Still, what Adams said sounded like a welcome change of pace from the usual, unproductive class war gibberish that business people hear from the Democratic Party already figuring out who pays the bills.
And they told Adams they were ready to give him a chance before they completely rushed to Florida and left him and the city to fend for themselves.
Now it’s Adams to deliver.
Larry Fink may well be ranked as America’s most awake CEO. But he didn’t build BlackRock from scratch into the $ 9 trillion asset management machine by being dumb.
That’s why it’s no surprise those close to him say his company may soon start taking steps to iron out its corporate progressivism in Washington, DC, which is increasingly wary of its mix of politics and politics. ‘business.
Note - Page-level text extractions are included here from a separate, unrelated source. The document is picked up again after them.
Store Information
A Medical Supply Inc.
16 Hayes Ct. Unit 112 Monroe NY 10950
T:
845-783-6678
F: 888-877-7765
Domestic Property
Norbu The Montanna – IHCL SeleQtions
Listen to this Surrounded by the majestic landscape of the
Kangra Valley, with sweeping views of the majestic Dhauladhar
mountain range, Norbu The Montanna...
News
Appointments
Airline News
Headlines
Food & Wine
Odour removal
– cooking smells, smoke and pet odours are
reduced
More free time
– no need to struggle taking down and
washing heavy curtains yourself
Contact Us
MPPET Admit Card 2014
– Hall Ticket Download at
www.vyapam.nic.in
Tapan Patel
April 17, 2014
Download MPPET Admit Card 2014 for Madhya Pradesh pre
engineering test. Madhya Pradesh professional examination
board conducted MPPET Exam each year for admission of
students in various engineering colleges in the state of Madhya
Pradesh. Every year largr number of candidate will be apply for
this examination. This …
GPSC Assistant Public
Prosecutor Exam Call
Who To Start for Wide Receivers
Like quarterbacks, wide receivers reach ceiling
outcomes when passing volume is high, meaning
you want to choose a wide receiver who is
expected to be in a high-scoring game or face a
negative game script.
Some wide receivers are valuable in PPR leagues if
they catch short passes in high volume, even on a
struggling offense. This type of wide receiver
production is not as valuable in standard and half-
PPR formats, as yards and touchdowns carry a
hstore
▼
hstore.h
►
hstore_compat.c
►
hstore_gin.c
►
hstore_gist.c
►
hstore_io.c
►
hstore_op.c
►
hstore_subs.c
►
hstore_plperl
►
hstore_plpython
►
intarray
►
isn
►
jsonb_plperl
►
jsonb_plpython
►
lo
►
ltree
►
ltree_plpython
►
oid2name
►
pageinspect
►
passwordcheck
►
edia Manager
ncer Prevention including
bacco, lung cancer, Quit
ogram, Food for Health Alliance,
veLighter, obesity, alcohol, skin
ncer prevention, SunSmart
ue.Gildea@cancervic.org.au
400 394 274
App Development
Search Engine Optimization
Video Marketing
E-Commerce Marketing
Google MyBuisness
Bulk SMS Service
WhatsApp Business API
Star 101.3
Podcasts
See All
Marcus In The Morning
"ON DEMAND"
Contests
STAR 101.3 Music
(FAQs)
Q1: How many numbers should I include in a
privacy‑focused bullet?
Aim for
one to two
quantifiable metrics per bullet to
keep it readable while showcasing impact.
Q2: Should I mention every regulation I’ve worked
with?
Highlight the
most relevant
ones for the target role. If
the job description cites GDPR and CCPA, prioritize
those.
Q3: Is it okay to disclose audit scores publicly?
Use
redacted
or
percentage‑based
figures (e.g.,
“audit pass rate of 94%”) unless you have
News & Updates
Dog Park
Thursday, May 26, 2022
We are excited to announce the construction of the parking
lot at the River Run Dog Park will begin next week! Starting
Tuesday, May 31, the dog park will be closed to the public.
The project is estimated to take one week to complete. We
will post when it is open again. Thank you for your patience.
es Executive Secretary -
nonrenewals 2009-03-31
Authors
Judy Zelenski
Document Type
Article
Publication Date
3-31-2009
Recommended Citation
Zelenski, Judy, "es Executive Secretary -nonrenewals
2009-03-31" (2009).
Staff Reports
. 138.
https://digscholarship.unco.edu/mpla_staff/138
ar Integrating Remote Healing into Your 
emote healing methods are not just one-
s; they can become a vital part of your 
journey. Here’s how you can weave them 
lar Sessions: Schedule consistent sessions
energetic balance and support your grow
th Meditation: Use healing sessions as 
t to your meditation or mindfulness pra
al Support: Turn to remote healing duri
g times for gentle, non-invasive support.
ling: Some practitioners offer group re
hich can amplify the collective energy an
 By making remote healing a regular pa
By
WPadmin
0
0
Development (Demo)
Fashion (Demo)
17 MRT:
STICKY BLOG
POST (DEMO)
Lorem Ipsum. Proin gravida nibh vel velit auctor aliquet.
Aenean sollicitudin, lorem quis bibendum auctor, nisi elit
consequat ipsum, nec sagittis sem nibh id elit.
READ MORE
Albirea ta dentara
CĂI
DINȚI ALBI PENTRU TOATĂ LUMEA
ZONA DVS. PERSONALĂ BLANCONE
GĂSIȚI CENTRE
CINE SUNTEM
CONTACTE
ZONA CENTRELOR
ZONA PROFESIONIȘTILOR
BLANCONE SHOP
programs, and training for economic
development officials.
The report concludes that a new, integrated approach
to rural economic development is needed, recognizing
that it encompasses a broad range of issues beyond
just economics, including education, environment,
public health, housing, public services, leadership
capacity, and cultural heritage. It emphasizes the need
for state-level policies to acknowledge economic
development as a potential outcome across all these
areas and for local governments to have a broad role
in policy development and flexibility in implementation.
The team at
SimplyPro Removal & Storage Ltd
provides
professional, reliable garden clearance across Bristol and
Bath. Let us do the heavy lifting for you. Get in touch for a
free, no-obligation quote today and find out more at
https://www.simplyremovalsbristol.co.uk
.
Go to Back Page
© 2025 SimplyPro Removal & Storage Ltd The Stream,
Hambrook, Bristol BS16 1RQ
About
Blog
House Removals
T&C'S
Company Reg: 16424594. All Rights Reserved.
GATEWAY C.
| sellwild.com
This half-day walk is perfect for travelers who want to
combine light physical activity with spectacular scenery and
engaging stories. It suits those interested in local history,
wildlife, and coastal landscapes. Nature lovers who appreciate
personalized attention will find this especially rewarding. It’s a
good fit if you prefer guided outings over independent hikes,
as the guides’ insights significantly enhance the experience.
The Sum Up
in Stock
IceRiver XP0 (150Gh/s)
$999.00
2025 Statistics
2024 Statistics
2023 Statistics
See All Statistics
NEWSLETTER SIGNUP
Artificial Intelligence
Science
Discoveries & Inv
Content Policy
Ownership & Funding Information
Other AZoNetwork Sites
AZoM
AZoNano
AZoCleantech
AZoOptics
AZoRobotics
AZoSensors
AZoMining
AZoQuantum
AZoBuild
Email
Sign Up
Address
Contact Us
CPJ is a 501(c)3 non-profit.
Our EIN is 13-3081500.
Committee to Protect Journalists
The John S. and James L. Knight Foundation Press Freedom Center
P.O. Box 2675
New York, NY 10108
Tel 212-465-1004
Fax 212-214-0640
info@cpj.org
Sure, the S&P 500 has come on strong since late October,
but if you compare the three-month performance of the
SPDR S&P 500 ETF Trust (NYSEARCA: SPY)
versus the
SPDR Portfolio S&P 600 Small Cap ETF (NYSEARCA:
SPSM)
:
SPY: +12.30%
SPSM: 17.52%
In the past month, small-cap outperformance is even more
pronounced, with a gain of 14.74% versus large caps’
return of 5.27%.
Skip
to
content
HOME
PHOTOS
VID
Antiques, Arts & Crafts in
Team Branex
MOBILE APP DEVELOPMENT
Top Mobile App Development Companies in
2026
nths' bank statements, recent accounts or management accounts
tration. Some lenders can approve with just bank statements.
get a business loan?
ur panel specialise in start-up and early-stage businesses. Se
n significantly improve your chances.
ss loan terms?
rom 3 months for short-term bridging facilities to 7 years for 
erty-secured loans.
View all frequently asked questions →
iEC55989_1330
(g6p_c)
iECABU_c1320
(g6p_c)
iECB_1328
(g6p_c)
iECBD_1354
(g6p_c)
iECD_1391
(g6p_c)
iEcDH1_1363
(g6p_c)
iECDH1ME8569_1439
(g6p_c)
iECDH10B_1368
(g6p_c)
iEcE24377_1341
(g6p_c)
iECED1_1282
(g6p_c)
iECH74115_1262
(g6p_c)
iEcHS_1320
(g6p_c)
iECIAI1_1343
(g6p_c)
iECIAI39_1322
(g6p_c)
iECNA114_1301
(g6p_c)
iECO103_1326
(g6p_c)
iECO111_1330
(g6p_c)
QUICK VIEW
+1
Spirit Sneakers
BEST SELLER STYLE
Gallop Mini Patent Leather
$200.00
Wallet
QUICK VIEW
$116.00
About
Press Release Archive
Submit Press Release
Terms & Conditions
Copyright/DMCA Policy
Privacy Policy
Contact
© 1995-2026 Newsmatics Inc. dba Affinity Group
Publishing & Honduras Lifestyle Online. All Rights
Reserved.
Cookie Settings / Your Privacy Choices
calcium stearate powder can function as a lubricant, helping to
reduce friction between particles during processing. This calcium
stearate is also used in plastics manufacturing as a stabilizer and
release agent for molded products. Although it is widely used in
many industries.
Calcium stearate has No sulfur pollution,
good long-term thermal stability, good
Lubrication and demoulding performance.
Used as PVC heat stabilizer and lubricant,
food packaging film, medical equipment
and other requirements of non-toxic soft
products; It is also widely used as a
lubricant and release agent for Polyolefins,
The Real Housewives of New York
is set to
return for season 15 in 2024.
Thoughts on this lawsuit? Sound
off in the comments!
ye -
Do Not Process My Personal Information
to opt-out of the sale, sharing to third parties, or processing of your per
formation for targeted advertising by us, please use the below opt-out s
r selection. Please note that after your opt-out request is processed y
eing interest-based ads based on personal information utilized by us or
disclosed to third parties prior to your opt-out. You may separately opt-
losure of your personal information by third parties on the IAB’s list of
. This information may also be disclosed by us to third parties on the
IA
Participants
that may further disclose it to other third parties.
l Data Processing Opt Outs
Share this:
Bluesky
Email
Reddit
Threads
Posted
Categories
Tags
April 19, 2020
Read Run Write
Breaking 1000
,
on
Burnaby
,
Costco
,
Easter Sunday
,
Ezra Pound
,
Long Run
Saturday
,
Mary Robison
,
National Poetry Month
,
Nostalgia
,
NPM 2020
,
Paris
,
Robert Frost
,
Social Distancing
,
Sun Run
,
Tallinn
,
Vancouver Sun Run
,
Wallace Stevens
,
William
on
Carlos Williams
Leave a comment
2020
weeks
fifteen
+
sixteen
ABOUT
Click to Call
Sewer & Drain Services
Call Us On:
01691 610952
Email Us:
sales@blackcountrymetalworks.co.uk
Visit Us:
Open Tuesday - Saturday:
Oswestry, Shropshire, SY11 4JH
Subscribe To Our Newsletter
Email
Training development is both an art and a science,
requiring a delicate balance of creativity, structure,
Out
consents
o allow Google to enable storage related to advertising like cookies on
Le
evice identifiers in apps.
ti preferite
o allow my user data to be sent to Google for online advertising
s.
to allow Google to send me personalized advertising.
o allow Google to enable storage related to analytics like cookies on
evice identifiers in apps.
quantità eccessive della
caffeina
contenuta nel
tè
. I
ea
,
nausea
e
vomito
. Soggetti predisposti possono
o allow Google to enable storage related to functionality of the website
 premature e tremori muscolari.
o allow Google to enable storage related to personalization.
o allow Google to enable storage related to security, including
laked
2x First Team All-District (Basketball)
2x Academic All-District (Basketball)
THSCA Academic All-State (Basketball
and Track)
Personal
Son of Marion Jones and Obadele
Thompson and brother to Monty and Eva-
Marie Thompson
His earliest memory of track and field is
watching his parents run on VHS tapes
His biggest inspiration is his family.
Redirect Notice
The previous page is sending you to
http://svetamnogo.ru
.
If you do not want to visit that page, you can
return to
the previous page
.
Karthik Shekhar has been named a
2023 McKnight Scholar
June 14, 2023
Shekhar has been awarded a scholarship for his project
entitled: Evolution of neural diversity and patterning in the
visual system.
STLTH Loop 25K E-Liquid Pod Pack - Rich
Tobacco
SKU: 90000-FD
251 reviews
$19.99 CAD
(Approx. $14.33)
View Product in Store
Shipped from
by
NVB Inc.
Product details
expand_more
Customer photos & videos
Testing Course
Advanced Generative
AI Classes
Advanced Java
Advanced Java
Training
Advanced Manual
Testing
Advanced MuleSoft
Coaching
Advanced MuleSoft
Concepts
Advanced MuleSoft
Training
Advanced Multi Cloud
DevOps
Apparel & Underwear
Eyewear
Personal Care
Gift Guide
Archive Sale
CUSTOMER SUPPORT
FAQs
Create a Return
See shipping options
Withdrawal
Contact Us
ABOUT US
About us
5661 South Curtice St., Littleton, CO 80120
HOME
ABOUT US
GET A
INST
Sources tell me that Fink’s internal lobbying team is about to start squeezing the flesh on Capitol Hill with a charm offensive to win pols who might not be so excited about the embrace. of the company when it comes to corporate awakening. The moves come after a torrent of bad publicity that has focused on the politics of BlackRock’s business. This includes my reporting on companies tricking BlackRock in which it invests to adopt board policies involving, among other fashions, hyper-environmentalism.
As Eleanor Terrett of Fox Business reported, despite fink’s virtue signals on issues such as the environment and diversity, BlackRock owns stakes in two Chinese companies that may help the repressive government monitor dissidents and ethnic minorities in its crackdown freedom of expression and religion.
âYou got your head in there,â a DC policy adviser said of BlackRock’s thinking.
The folks at BlackRock minimize movement. They say the cabinet has hired a new lobbying chief, euphemistically described as “foreign affairs,” who has met with lawmakers in Washington on both sides of the aisle.
But Fink’s lobbyists are said to be panicking over all the attention his awakening is getting. After all, he’s also selling high-priced so-called ESG (environmental social governance) funds by taking advantage of the clean energy he advocates – so there’s a lot of money at stake if the Biden administration continues to push this forward. program. Plus, Fink saw Tuesday’s election results, which is why his people are talking about having fun with the GOP guys. They should remind him that talking is cheap.